Kim neden gitti? Kim neden gitmedi?
Arıklı; “Açık söylüyorum, bize hiçbir telkinde bulunulmadı” dedi.
Dedi de, Cumhurbaşkanlığı seçiminde çatı aday ve koalisyon görüşmeleri neden Ankara’da yapıldı o zaman!..
Erhan Arıklı sosyal medyada yaptığı açıklamada çatı adayın partili olamayacağını söylediğini, çatı aday konusunun bittiğini, 26 çoğunluğuna dayalı 3’lü koalisyonun da sağlıklı olamayacağını, 6 partili bir milli mutabakat hükümeti olabileceğini söylediğini, bu konuda da hemfikir olunduğunu belirtti.
İyi güzel de bunların söylenmesi için, uzlaşıya gitmek veya tartışmak için Ankara’ya, Fuat Oktay’ın önüne mi gitmek gerekiyordu yani!..
“Telkin olmadı” diyor Arıklı da, başka bir ülkenin Cumhurbaşkan Yardımcısı’nın huzurunda! çatı aday veya hükümet arayışı ne anlama geliyor peki!..
***
Arıklı dönüşte havaalanında yine konuşuyor basına ve “neden siz çağrıldınız?” sorusuna şöyle yanıt veriyor; “Benim tahminim, Türkiye önümüzdeki dönemde Maraş’ın açılması ve iki devletli çözüm hakkında ciddi adımlar atacak ve bu konuda tavır çok net.
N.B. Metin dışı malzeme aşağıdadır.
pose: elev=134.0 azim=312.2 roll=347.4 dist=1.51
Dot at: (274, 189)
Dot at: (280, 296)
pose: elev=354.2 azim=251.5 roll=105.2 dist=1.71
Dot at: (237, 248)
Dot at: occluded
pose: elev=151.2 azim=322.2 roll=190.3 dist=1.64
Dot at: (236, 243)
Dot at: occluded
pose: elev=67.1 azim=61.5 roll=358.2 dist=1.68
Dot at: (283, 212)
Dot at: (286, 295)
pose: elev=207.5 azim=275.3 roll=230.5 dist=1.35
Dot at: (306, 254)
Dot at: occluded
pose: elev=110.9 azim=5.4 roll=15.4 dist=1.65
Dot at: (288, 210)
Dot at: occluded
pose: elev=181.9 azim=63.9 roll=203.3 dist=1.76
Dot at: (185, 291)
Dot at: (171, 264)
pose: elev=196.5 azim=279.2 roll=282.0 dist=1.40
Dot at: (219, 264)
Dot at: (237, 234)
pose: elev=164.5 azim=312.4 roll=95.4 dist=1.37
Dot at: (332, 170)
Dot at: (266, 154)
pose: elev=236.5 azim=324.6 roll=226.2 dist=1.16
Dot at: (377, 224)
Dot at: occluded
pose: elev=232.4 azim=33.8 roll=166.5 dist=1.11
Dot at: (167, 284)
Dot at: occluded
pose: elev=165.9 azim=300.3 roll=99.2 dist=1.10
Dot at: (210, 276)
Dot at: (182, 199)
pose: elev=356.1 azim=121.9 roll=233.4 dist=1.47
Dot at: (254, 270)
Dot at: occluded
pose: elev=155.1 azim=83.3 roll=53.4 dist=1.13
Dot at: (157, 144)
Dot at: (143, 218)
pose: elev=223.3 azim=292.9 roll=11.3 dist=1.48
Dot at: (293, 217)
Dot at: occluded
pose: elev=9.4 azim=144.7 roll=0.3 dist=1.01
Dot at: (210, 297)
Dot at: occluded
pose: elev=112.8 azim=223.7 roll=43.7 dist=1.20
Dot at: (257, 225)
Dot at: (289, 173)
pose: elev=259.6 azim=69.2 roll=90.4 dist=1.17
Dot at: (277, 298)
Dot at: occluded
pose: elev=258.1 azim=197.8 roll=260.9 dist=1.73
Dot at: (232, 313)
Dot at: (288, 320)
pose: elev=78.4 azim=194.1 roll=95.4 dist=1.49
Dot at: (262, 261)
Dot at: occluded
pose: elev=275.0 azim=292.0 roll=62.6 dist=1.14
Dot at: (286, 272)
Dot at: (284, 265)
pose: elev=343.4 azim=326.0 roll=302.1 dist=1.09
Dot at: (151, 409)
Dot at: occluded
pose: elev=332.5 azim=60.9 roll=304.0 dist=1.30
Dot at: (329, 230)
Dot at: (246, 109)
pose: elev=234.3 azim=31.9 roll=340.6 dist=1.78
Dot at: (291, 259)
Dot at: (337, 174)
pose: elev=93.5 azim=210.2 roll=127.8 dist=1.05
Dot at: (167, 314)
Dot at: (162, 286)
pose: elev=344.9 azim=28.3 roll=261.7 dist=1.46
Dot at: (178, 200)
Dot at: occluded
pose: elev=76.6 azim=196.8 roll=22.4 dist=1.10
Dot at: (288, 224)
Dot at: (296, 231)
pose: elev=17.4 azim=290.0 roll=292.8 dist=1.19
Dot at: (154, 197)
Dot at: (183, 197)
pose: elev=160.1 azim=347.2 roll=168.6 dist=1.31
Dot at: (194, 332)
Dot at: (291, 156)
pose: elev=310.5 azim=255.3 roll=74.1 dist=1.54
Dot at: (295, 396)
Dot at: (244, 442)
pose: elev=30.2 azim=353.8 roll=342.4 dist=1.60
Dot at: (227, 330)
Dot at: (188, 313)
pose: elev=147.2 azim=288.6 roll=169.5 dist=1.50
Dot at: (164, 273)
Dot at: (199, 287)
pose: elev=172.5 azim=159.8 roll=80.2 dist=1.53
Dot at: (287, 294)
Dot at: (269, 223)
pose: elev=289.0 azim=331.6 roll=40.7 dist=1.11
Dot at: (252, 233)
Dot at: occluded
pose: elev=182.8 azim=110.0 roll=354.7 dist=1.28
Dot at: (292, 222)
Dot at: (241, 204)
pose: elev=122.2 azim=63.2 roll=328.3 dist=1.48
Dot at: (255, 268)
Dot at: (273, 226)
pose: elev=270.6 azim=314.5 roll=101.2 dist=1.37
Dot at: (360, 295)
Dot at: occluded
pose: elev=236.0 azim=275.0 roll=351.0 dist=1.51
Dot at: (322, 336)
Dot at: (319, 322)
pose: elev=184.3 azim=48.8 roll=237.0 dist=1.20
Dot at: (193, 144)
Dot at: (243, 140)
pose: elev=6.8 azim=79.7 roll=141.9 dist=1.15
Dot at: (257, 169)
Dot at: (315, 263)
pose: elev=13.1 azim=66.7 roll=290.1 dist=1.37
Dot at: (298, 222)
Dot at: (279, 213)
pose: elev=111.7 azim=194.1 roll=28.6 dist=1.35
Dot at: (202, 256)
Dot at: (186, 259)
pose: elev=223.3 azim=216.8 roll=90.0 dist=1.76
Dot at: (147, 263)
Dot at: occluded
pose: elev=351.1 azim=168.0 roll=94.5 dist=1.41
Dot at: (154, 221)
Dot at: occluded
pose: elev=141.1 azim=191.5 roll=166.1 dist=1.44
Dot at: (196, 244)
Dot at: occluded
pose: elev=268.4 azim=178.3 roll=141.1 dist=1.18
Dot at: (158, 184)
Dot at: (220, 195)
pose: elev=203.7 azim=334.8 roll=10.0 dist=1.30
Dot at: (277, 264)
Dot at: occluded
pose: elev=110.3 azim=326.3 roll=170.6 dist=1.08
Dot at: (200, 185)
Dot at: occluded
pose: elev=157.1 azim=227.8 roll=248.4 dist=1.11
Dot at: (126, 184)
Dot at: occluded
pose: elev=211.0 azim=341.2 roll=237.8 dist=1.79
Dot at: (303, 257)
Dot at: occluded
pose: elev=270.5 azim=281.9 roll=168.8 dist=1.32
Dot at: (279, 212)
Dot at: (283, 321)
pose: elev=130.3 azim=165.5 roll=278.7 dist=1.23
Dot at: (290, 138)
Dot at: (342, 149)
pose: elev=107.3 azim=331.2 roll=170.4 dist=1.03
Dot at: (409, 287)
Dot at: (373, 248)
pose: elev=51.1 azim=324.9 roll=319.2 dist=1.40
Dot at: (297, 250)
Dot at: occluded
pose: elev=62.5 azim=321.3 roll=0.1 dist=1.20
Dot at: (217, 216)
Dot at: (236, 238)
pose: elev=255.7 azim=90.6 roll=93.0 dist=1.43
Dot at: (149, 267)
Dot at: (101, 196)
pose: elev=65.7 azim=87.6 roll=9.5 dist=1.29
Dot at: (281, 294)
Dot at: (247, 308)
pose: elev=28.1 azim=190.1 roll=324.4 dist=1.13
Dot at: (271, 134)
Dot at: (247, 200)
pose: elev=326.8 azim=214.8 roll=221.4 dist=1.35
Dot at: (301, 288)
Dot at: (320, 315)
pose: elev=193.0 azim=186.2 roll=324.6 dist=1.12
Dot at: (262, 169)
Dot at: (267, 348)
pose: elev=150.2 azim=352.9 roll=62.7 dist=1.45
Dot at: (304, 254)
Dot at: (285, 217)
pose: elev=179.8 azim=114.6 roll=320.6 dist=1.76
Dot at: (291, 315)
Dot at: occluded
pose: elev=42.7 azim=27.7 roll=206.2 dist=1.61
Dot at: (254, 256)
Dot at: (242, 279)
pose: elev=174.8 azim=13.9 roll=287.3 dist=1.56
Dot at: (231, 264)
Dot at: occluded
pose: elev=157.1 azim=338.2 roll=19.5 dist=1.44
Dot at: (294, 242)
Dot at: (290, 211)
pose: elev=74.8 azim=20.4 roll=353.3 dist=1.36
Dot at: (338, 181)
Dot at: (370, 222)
Bu nedenle de bunlara destek veren partilerden kişiler davet edildi.”
Bu ne demek şimdi?
Türkiye, Kıbrıslı Türklerin iradeleri dışında kendi isteklerini yerine getirecek partileri yanına çağırıp direktif verirken Arıklı, Ataoğlu ve de Başbakan Tatar bundan rahatsız olmuyor mu?
Yani Türkiye, daha doğrusu AKP, “Ben istediğimi yaparım, isteklerim doğrultusunda da hareket edecek partileri makamıma çağırır, istediklerimi yaptırırım” derken de Tatar, Ataoğlu ve Arıklı yine mi rahatsız olmuyor?
***
Halkın Partisi, Başbakan Yardımcısı Kudret Özersay nezdinde aldığı daveti “seçim öncesinde yanlış anlaşılır” diyerek reddetmiş ve gitmemiş. Peki ama dörtlü koalisyonu bozmak ve UBP ile hükümet kurmak için aldığı çağrıdan rahatsız olmamış mıydı?!
Bana çok gerçekçi gelmedi Halkın Partisi’nin davete icabet etmeme gerekçesi…
Başka bir nedeni veya nedenleri olmalı gitmemelerinin diye düşünüyorum… Ne olduğunu bilmiyorum ama gitmemelerinin altında başka nedenler vardır mutlaka… Kaldı ki Arıklı’nın çağrılma gerekçelerini açıklarken “Maraş’ın açılması ve iki devletli çözümü destekleyen partiler çağrıldı” söylemine en uygun parti Halkın Partisi’dir diye düşünüyorum… Maraş’ın açılması konusunda daha birkaç gün önce “seçimden sonra Maraş’ı açabilirim” diyen Özersay’ın bizzat kendisi değil miydi? Üstelik de “açabiliriz” değil, “açabilirim” diyerek, yürütülen politikayı tek başına sahiplenerek…
Böyle bir söylemin ardından ve de çağrılma gerekçeleri arasında gösterilen ‘Maraş’ da varken HP’nin gitmeme gerekçesinin bana çok gerçekçi gelmediğini tekrarlamak isterim.
Gerçek nedenleri yakında ortaya çıkacaktır.